RMC

La cérémonie Miss France dédiée à la cause des femmes: "Ce concours n'a rien de féministe"

-

- - -

Ce samedi soir a lieu la 88e cérémonie des Miss France, qui sera cette année dédiée à la lutte contre les violences faites aux femmes. Une initiative qui laisse sceptique l'association féministe Osez le Féminisme.

Raphaëlle Rémy-Leleu est porte-parole de l'association Osez le Féminisme.

"Tout instant de grande audience où on parle de violences contre les femmes, c'est une bonne chose à prendre. Mais les violences masculines, on ne les arrêtera pas simplement en en parlant, on les arrêtera en changeant de société, en changeant un système terriblement sexiste. C'est très paradoxal d'avoir une soirée qui met en valeur les femmes comme des objets et qui, en même temps, veut les protéger des violences. Parce que le terreau des violences, c'est la déshumanisation.
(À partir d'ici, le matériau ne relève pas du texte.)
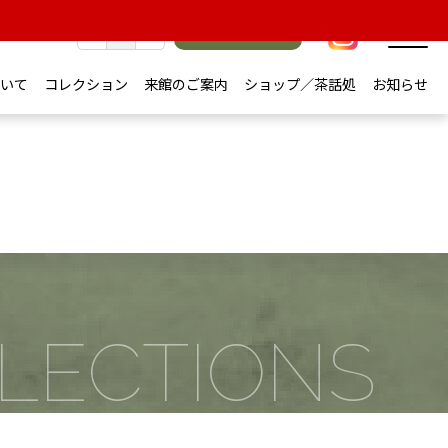
文字サイズ
小
中
大
オンライン
チケット
JA
JA
EN
EN
いて
コレクション
来館のご案内
ショップ／茶話処
お知らせ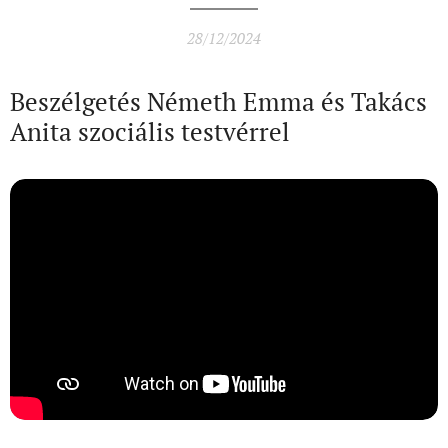
28/12/2024
Beszélgetés Németh Emma és Takács
Anita szociális testvérrel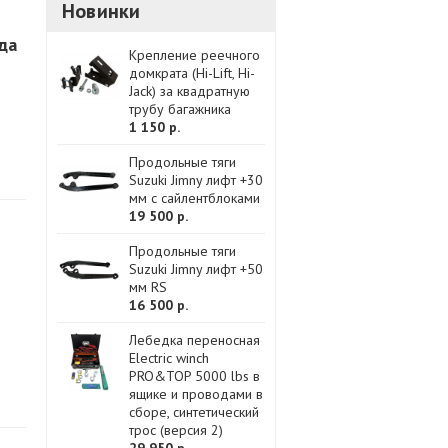
Новинки
да
Крепление реечного
домкрата (Hi-Lift, Hi-
Jack) за квадратную
трубу багажника
1 150 р.
Продольные тяги
Suzuki Jimny лифт +30
мм с сайлентблоками
19 500 р.
Продольные тяги
Suzuki Jimny лифт +50
мм RS
16 500 р.
Лебедка переносная
Electric winch
PRO&TOP 5000 lbs в
ящике и проводами в
сборе, синтетический
трос (версия 2)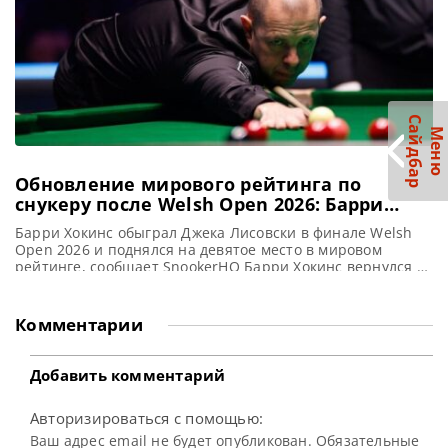
С
р
М
е
н
ю
а
й
д
б
а
Обновление мирового рейтинга по
снукеру после Welsh Open 2026: Барри
Хокинс поднялся на девятое место в мире
Барри Хокинс обыграл Джека Лисовски в финале Welsh
Open 2026 и поднялся на девятое место в мировом
рейтинге, сообщает SnookerHQ Барри Хокинс вернулся в
первую десятку официального мирового рейтинга после
победы на турнире Welsh Open 2026, который проходил в
Cymru в Лландидно. Хокинс обыграл Джека Лисовски со
Комментарии
счетом 9-5 и завоевал свой пятый в карьере
Добавить комментарий
Авторизироваться с помощью:
Ваш адрес email не будет опубликован. Обязательные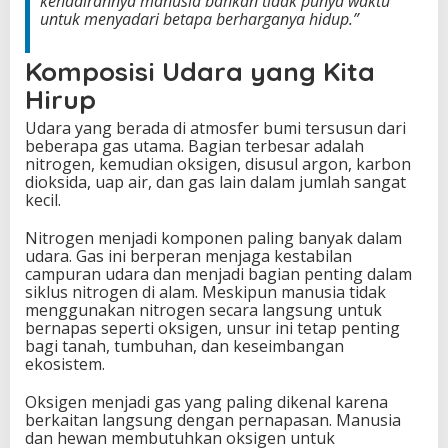
kehadirannya manusia bahkan tidak punya waktu
untuk menyadari betapa berharganya hidup.”
Komposisi Udara yang Kita
Hirup
Udara yang berada di atmosfer bumi tersusun dari
beberapa gas utama. Bagian terbesar adalah
nitrogen, kemudian oksigen, disusul argon, karbon
dioksida, uap air, dan gas lain dalam jumlah sangat
kecil.
Nitrogen menjadi komponen paling banyak dalam
udara. Gas ini berperan menjaga kestabilan
campuran udara dan menjadi bagian penting dalam
siklus nitrogen di alam. Meskipun manusia tidak
menggunakan nitrogen secara langsung untuk
bernapas seperti oksigen, unsur ini tetap penting
bagi tanah, tumbuhan, dan keseimbangan
ekosistem.
Oksigen menjadi gas yang paling dikenal karena
berkaitan langsung dengan pernapasan. Manusia
dan hewan membutuhkan oksigen untuk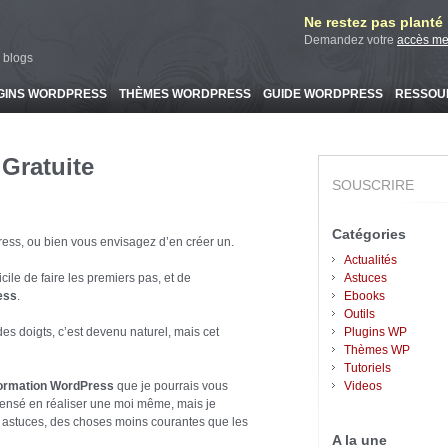
Ne restez pas planté l
Demandez votre
accès m
 blogs
GINS WORDPRESS
THÈMES WORDPRESS
GUIDE WORDPRESS
RESSOU
Gratuite
SOUSCRIRE
Catégories
ess, ou bien vous envisagez d’en créer un.
Actualités
icile de
faire les premiers pas, et de
Astuces
ess
.
Ebooks
Outils
des doigts, c’est devenu naturel, mais cet
Plugins WP
Thèmes WP
Tutoriels
formation WordPress
que je pourrais vous
Videos
ensé en réaliser une moi même, mais je
 astuces, des choses moins courantes que les
A la une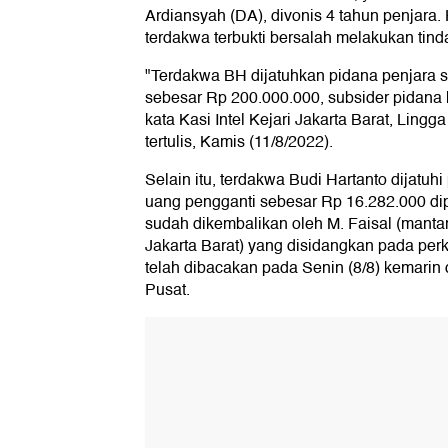
Ardiansyah (DA), divonis 4 tahun penjara.
terdakwa terbukti bersalah melakukan tind
"Terdakwa BH dijatuhkan pidana penjara 
sebesar Rp 200.000.000, subsider pidana 
kata Kasi Intel Kejari Jakarta Barat, Ling
tertulis, Kamis (11/8/2022).
Selain itu, terdakwa Budi Hartanto dijatu
uang pengganti sebesar Rp 16.282.000 di
sudah dikembalikan oleh M. Faisal (manta
Jakarta Barat) yang disidangkan pada perka
telah dibacakan pada Senin (8/8) kemarin 
Pusat.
Tous les endroits pour en parler sont bons à prendre mais ça ne suffira pas, il faut se réinterroger profondément sur ce que signifie cette soirée et ce concours. Et ce n'est pas une soirée, ce n'est pas un concours, ce n'est pas une méthode d'organisation ou une méthode de valorisation des femmes qui est féministe.

"Des critères rétrogrades"

Pour lutter contre les violences faites aux femmes, il faudrait beaucoup plus de moyens. Il faudrait casser cette culture du viol, des violeurs, cette culture d'éducation où les femmes sont des objets. Et ça passe par le fait de valoriser les femmes autrement que comme des objets, mais comme de véritables sujets. Ça m'effare que l'une des rares soirées où l'on voit plus de femmes que d'hommes à la télévision, c'est pour assister à un défilé en maillot de bain.

Et ce que je déplore dans ce concours Miss France, ce ne sont pas uniquement les critères de beauté physique. Il y a quand même des critères qui sont assez particuliers et assez rétrogrades: le fait de ne pas être tatouée où l'on retrouve cette idée de pureté, le fait d'être célibataire sans enfant...

Donc pour être valorisée en tant que femme aujourd'hui, il faut être belle, il faut répondre à certains critères de beauté qui ne sont pas du tout les critères de beauté médians, et en plus il faut accepter de se découvrir et d'être scénarisée comme une femme objet disponible. En fait, c'est une des méthodes de déshumanisation, de coupure d'empathie contre les femmes et en cela, c'est paradoxal d'utiliser ce moment-là pour parler de lutte contre ces violences".